Thursday, November 13, 2008

week.ten

reminder: problem set 5 is due on friday!

on monday, we learned about a paper-and-pencil machine called the deterministic finite state automata. what it is essentially is a way to represent a language that a egular expression can't (as such the intersection of two languages, which is not impossible to do but would take a longtime to derive). a dfsa machine consists of the quintiple M = (Q, \sigma, \delta, s, F), where Q is the set of states in the machine (and is finite), \sigma is the set that contains the alphabet the machine will go over, \delta is the transition function where it takes in an ordered-pair of a state from Q and a symbol from \sigma and it returns a new state (may be the same state), s is the starting state, and F is the set of acception states (a subset of Q). in class, prof heap showed us an example of a language that consists of all strings that have even 0s and even 1s, and is denoted by a dfsa. it is interesting to see something new like an automaton because i have never come across any before, and the fun goes to determining where each labelling edge transitions to, given a state and an input symbol. although, i'm still blurry with my language operations (let alone regexes), i think i would have more fun with constructing automata than analyzing a bunch of 0s and 1s.

on wednesday, we continued on with our machine that accepts binary strings with even 0s and 1s.  in particular, we elaborated the transition function and deriving the extended transition function from it, which works almost the same way as the transition function, only instead of taking in an input symbol, it takes in a string, and the it returns a state. in short, \delta*(q, x) = q' means the string x takes the dfsa machine from state q to q'. in a sense it works like a patch where the characters of the string (from left to right) is a labelled edge, forming a path, from state q to the state q'.  the extended transition function is also used in proving that a dfsa works by means of state invariant, where the function starts from the starting state and reads in a string to one of the states in the machine - the state invariant indicates what is true about the string when it enters that particular state. we then moved on to designing a dfsa - one that accepts binary strings that are multiple of 3 in base 2. it turns out that the key idea in designing this dfsa is the left-shifting of an binary number. when x is a binary string, the concatenation x0 simply doubles the binary number's value in decimal form, and similarly x1 doubles and adds 1 as the decimal of that binary number.  i thought this experimenting of designing a dfsa is particularly interesting because it utilizes the 0s and 1s characters of binary numbers to cater to the course's convention of using the alphabet {0, 1}.  i don't find this topic more challenging than, say, proving iterative correctness because the fun goes into thinking about the state invariants and performing a trial and error conducts to determine where each symbol leads a state to another.
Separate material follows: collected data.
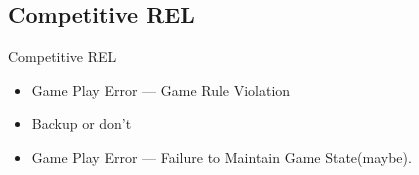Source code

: \documentclass[utf8x]{beamer}
\begin{document}
  \subsection*{Competitive REL}
    \begin{frame}{Competitive REL}
      \begin{itemize}
        \item Game Play Error — Game Rule Violation \pause
        \item Backup \pause or don't \pause
        \item Game Play Error — Failure to Maintain Game State\pause (maybe).
      \end{itemize}
    \end{frame}


    \begin{frame}[plain]
      \titlepage
    \end{frame}
  
\end{document}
on friday, the problem set was due. i didn't find it particularly difficult mainly because it deals with finite number of strings. here's to hoping for good marks. we designed yet another dfsa hat accepts a binary string that includes the (sub)string 110. it's important to note that because this machine accepts a substring, any input symbols that are read after it has accepted that particular substring will be accepted regardless until the whole string is finished being inputted. furthermore, after the machine land onto the accepting state, that state also works as a trap state - any substring after 110 will transition into the state. this was another good case showing the ability of a dfsa to accept a substring, rather than a string as a whole. i don't think it was as challenging as designing a machine as yesterday's.